▸ TASK DIRECTIONS:
Copy the lines from the one containing "Q: Determine how many spice jars are present." through the one containing "Number of sausages: 2", including both. Leave any pictures out of your copy.

▸ EXERCISE MATERIAL:
-------

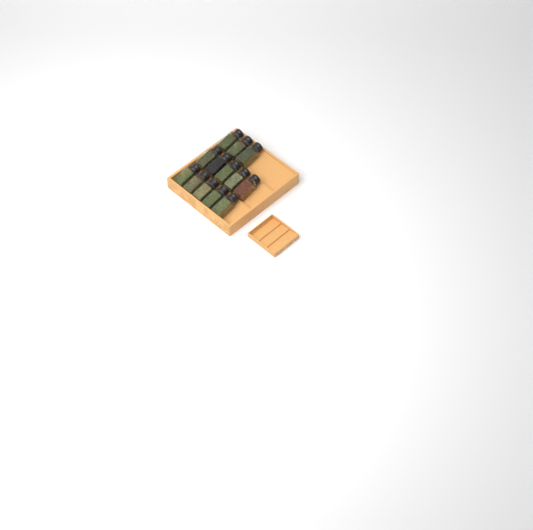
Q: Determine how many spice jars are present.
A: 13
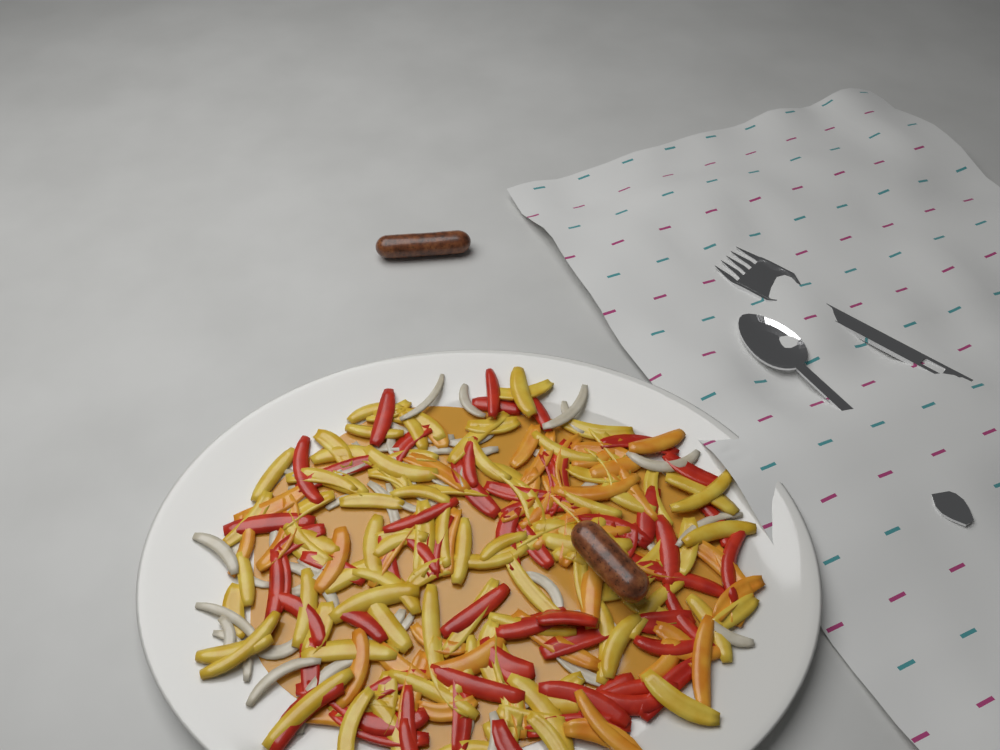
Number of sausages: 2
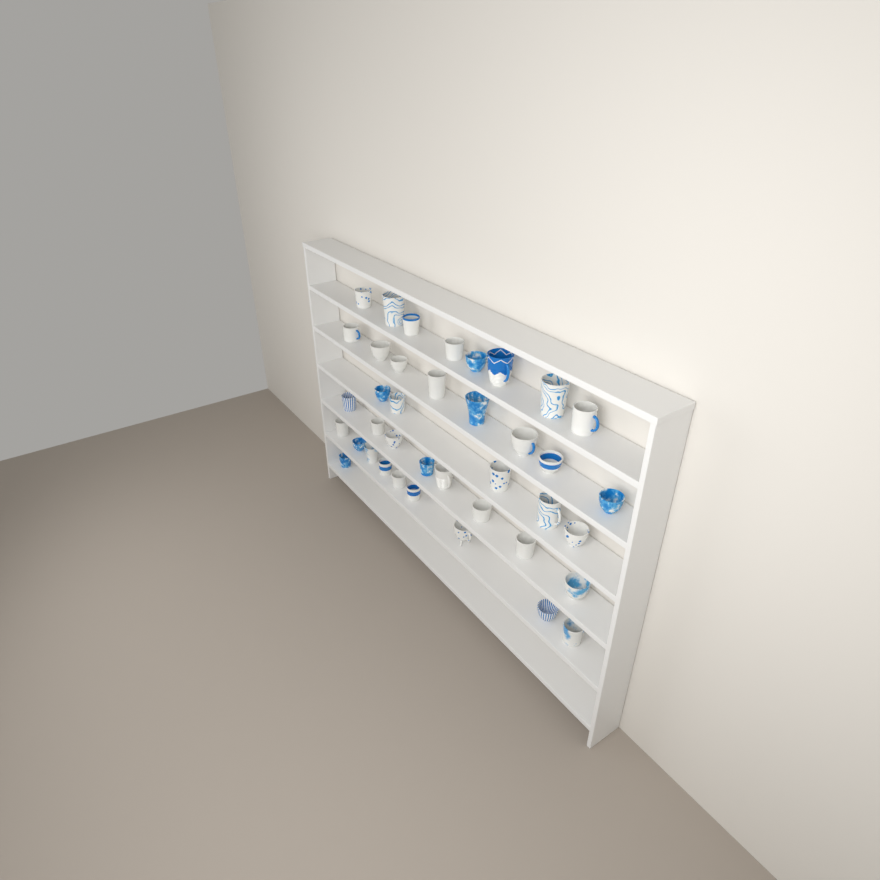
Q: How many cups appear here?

-------

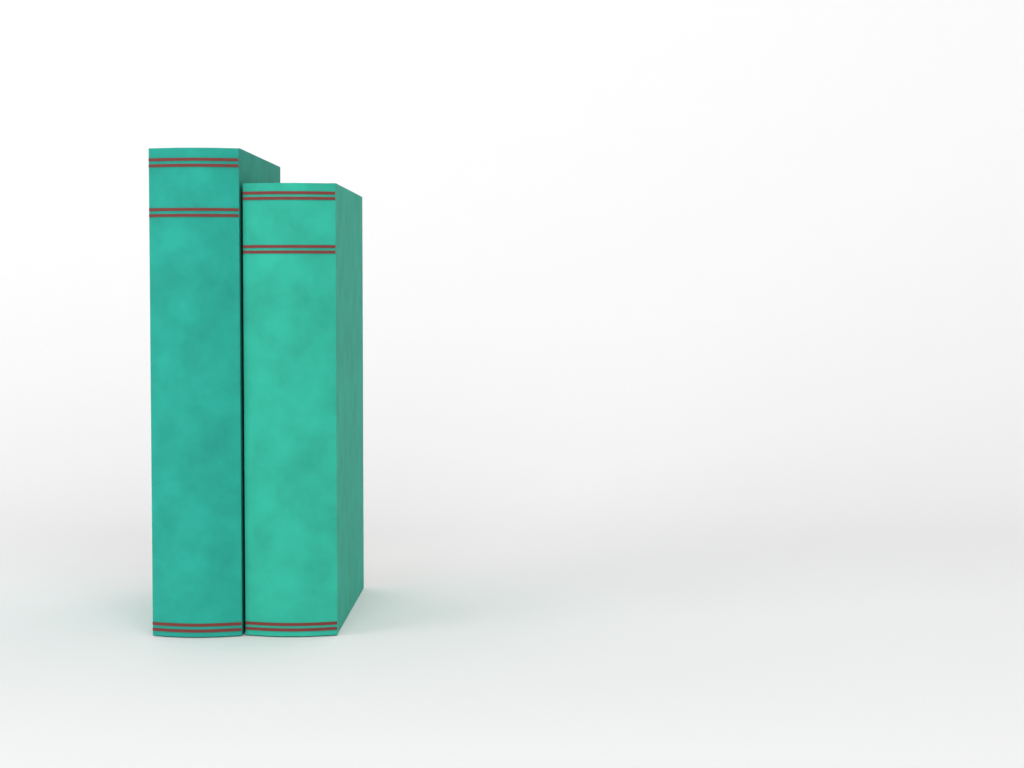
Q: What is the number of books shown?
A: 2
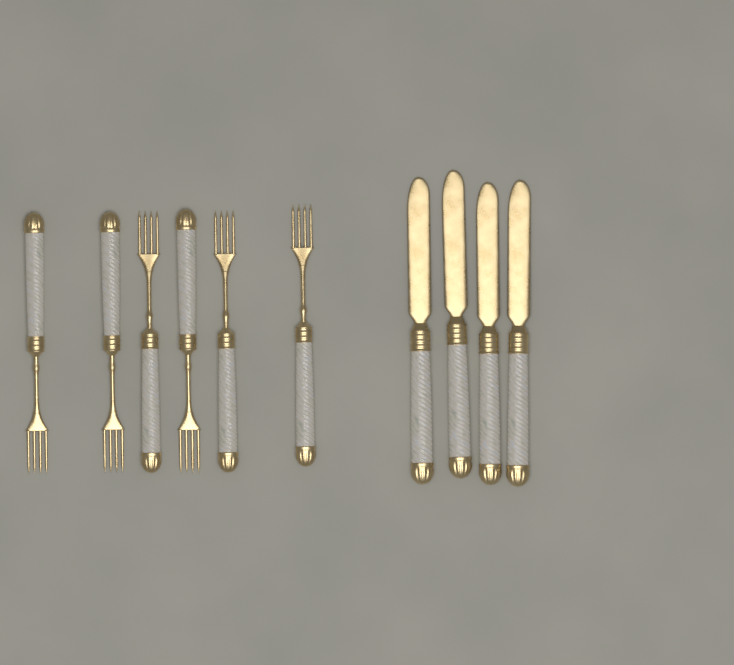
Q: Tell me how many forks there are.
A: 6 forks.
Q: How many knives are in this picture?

-------

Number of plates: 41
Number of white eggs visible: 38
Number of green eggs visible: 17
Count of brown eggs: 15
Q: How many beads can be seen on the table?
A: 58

-------

▸ OUTPUT BELOW:
Q: Determine how many spice jars are present.
A: 13
Number of sausages: 2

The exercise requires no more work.